Tim Jr. sent an e-mail of condolence to the firehouse. Then, on the morning of Sept. 22, the family was awakened by a call from New York firefighter Dave Turner.
"He wanted to talk to the children to make sure that they were handling this thing OK," Tim Sr. said. "He sounded so exhausted. I was surprised that he was able to stay awake and yet he still took the time to call just to check on the kids."
Frustrated she couldn't post a flag on her school locker, Kerriann began to wear a beaded flag pin leftover from a crafts class. Then she made pins for friends. After Turner's call, she decided to sell enough pins to raise $100 for the family of each of the 15 killed firefighters. Fred Meyer donated $25, which she spent on safety pins.
"Mom and Dad have been helping me because people were asking for them," she said.
Kerriann sold some pins to teachers. Her mother, Luann Powers, a registered nurse in the office of Dr. Joy Neyhart, marketed some to the Tongass Eye Clinic.
"We have gotten anywhere from $1 to $50 for a pin," Kerriann said. As of last Thursday, she had raised $500 toward her $1,500 goal.

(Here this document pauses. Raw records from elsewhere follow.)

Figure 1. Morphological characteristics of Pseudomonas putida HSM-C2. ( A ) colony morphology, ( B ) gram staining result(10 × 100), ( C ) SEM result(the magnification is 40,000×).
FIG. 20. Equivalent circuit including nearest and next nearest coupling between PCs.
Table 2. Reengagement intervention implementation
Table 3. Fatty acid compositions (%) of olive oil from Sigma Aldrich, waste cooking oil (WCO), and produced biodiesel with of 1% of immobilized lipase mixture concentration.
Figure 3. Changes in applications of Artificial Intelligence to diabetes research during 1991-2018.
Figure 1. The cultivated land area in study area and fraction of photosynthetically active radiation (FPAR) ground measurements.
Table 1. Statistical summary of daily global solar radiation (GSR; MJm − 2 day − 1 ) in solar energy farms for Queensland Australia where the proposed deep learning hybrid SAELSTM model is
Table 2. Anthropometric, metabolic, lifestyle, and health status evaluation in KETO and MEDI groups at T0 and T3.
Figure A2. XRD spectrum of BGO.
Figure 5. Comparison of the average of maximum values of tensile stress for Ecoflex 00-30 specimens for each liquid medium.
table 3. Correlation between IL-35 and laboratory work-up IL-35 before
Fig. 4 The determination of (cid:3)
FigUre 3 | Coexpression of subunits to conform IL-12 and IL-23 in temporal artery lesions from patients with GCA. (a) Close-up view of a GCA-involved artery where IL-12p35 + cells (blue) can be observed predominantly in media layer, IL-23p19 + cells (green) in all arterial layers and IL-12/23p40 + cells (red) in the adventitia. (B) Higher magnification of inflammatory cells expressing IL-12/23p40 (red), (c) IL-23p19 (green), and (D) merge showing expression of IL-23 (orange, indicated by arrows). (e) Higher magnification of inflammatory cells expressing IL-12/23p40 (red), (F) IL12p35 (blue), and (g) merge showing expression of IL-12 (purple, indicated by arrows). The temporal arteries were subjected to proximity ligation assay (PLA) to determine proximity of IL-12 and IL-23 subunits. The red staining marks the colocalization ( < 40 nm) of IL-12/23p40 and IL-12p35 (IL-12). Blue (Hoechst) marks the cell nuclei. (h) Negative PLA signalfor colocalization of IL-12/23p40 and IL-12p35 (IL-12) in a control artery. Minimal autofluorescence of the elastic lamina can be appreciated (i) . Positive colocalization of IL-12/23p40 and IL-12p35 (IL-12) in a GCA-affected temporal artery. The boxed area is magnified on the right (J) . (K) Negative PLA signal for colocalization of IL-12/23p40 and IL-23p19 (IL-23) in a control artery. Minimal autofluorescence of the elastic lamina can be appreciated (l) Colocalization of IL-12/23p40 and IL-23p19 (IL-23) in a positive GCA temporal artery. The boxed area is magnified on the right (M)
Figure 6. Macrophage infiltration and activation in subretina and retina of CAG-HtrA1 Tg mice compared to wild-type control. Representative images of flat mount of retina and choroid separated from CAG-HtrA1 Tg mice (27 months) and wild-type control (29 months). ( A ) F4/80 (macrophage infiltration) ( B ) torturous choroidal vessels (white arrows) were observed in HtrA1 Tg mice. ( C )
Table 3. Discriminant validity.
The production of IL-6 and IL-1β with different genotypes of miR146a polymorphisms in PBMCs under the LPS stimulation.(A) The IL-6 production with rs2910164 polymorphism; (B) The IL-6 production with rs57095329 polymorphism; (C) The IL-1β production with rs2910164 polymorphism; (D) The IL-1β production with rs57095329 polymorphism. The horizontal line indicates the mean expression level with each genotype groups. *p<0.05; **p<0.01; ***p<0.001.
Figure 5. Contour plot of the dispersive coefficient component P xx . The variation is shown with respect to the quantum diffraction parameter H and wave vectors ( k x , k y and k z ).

Late last week, her father Tim Powers Sr., an associate professor at the University of Alaska Southeast, attended a meeting of the Alaska Community College Federation of Teachers in Anchorage. He had 30 pins with him. The union donated $2,500.
"While I was waiting for my plane in the Ted Stevens International Airport, I had my travel bag with the last 10 pins attached. In a matter of minutes they were all gone with over $100 donated. Our biggest trouble is finding safety pins," Tim Sr. said.
"This is more than I ever imagined. I guess I have to change my goal now," Kerriann said.
Kerriann Powers' flag pins are available at the UAS bookstore.